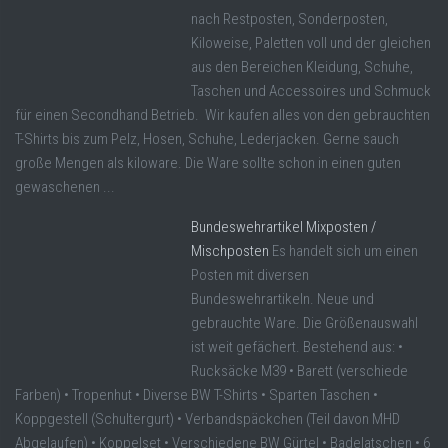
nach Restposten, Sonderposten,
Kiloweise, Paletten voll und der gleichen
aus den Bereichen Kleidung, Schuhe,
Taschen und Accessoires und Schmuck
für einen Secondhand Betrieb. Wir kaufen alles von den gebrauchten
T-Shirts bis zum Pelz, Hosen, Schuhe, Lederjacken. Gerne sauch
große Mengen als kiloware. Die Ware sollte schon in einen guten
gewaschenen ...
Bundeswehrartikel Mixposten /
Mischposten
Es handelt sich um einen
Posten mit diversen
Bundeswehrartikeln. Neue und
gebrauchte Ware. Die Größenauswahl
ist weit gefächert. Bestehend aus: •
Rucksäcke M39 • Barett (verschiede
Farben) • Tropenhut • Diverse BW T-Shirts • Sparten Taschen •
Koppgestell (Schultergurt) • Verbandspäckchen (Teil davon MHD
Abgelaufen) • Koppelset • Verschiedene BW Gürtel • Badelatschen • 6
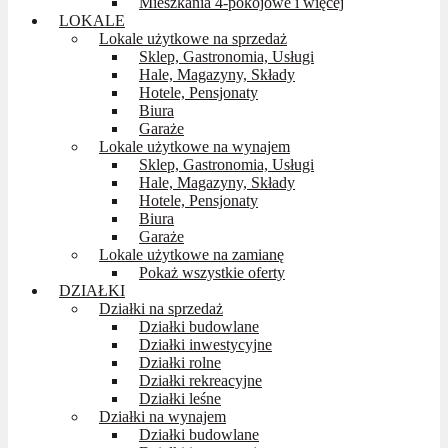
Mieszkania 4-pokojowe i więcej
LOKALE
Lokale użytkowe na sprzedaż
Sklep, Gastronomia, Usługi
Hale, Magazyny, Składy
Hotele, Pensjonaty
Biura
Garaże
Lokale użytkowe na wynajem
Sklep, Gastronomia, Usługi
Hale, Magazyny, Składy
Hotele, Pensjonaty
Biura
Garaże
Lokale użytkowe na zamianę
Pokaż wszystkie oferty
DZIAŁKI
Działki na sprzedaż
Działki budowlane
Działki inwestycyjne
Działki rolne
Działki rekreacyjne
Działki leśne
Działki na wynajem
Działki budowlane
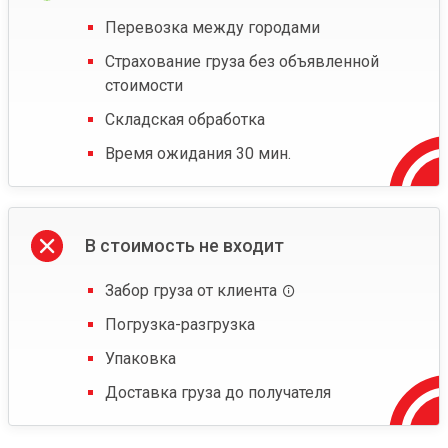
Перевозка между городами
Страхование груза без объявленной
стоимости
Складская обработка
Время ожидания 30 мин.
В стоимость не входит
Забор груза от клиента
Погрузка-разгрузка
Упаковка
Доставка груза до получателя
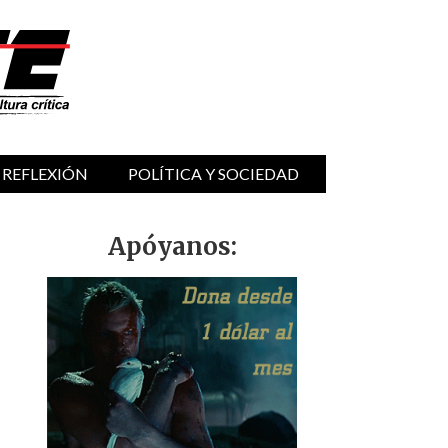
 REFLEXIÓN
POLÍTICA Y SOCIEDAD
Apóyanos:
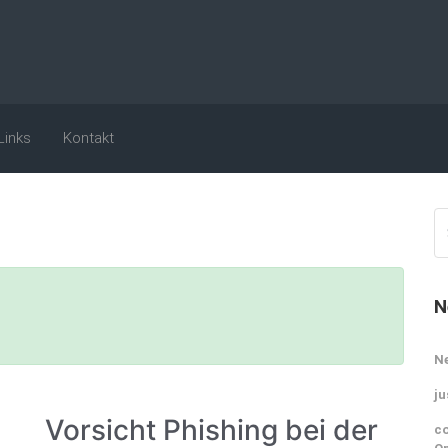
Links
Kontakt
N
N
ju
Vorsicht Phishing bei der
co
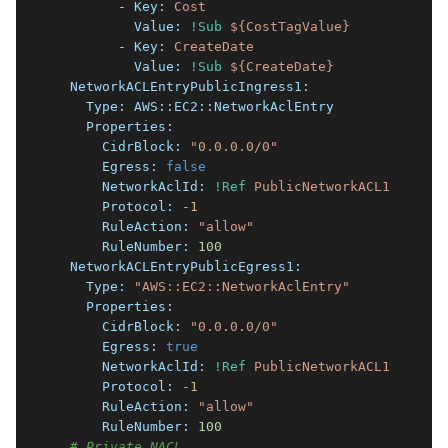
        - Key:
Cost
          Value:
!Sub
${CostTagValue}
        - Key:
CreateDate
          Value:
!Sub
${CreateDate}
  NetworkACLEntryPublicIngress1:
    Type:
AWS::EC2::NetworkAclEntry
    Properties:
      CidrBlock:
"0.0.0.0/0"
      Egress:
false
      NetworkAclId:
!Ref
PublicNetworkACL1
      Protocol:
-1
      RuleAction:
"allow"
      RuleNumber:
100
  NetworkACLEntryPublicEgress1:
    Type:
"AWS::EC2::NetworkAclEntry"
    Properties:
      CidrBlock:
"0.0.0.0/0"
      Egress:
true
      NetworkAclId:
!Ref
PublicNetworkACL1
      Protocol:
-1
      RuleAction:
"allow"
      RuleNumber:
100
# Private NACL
· · · · ·
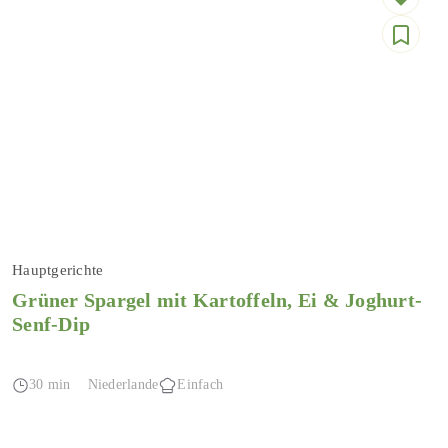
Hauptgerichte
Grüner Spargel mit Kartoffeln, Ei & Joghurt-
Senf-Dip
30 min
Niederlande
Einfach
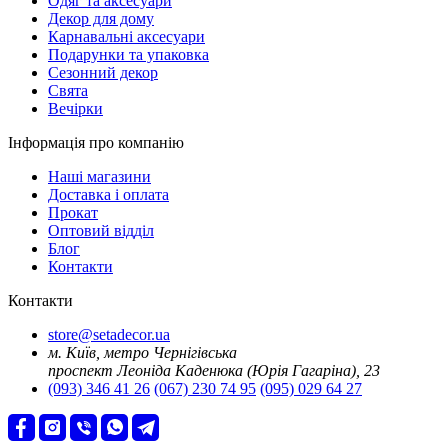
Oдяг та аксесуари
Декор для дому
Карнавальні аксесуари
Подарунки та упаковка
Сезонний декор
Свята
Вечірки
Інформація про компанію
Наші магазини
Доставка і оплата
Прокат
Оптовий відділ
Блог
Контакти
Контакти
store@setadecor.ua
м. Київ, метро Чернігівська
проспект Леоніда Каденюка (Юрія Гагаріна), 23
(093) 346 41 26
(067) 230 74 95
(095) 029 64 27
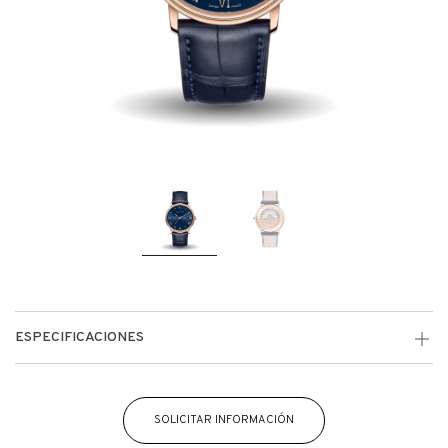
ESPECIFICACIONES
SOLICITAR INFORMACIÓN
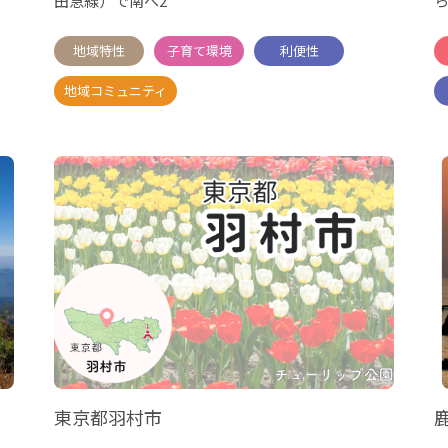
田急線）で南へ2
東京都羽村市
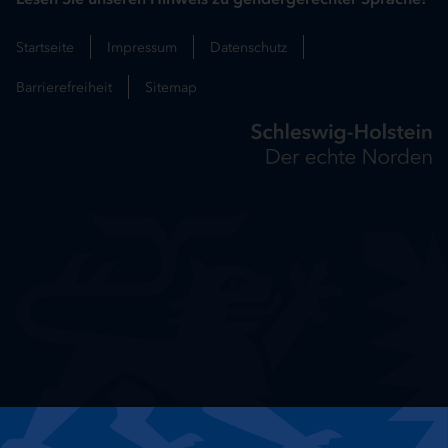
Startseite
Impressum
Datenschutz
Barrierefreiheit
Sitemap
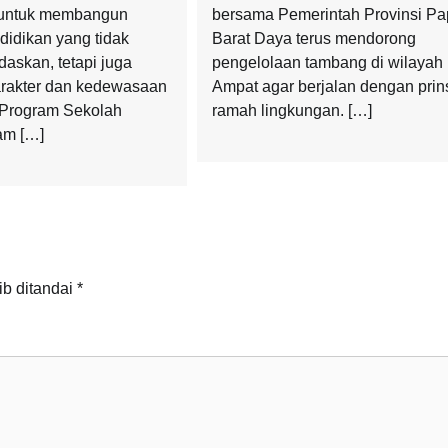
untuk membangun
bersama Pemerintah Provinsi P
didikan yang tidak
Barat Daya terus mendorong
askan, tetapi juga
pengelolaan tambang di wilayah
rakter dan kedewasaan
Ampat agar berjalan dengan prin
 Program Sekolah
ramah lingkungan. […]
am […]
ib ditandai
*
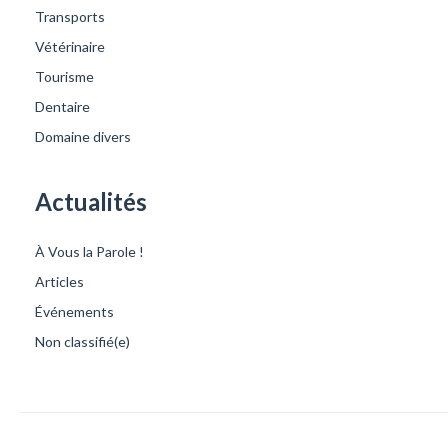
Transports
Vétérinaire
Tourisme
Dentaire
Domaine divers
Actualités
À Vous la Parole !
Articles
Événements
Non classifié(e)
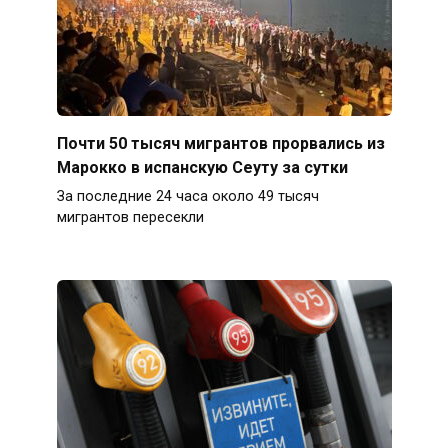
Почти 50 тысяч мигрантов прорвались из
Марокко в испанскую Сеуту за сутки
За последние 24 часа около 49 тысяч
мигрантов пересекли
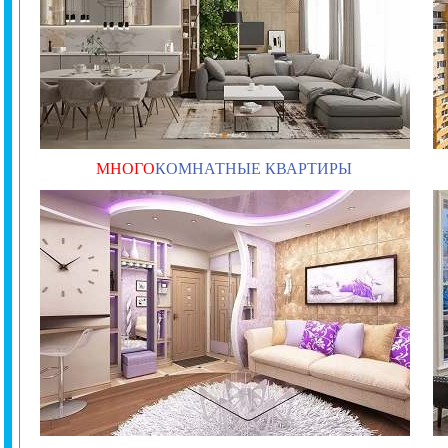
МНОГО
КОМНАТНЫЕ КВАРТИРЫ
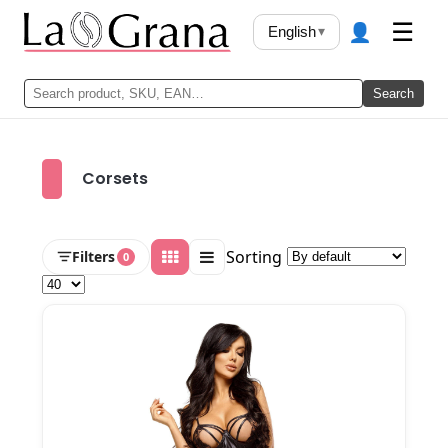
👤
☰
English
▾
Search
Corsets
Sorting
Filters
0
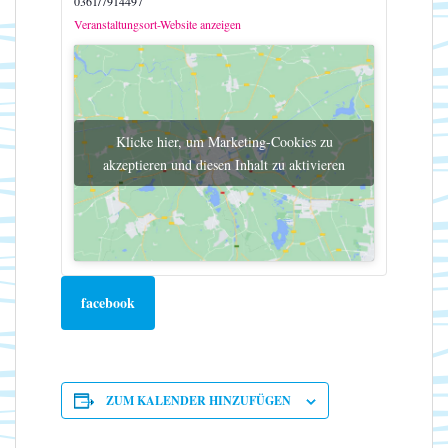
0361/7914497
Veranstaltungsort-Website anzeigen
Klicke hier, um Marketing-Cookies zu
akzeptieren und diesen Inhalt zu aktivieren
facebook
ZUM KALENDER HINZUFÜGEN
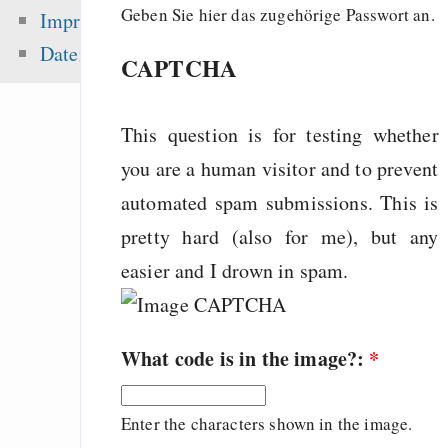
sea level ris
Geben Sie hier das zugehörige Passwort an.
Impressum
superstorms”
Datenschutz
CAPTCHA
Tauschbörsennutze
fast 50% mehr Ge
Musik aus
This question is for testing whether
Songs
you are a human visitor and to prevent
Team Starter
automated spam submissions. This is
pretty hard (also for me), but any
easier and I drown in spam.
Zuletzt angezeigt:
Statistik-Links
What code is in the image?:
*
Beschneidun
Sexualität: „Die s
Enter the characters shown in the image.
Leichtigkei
· · · · ·
With the pictures removed, print only the lines starting at the line that has "pengelolaan tambang di wilayah" and ending at the line that has "Марокко в испанскую Сеуту за сутки", both ends included, exactly as they stand above.

* _FINISHED TASK_:
pengelolaan tambang di wilayah
rakter dan kedewasaan
Ampat agar berjalan dengan prin
 Program Sekolah
ramah lingkungan. […]
am […]
ib ditandai
*
Transports
Vétérinaire
Tourisme
Dentaire
Domaine divers
Actualités
À Vous la Parole !
Articles
Événements
Non classifié(e)
Почти 50 тысяч мигрантов прорвались из
Марокко в испанскую Сеуту за сутки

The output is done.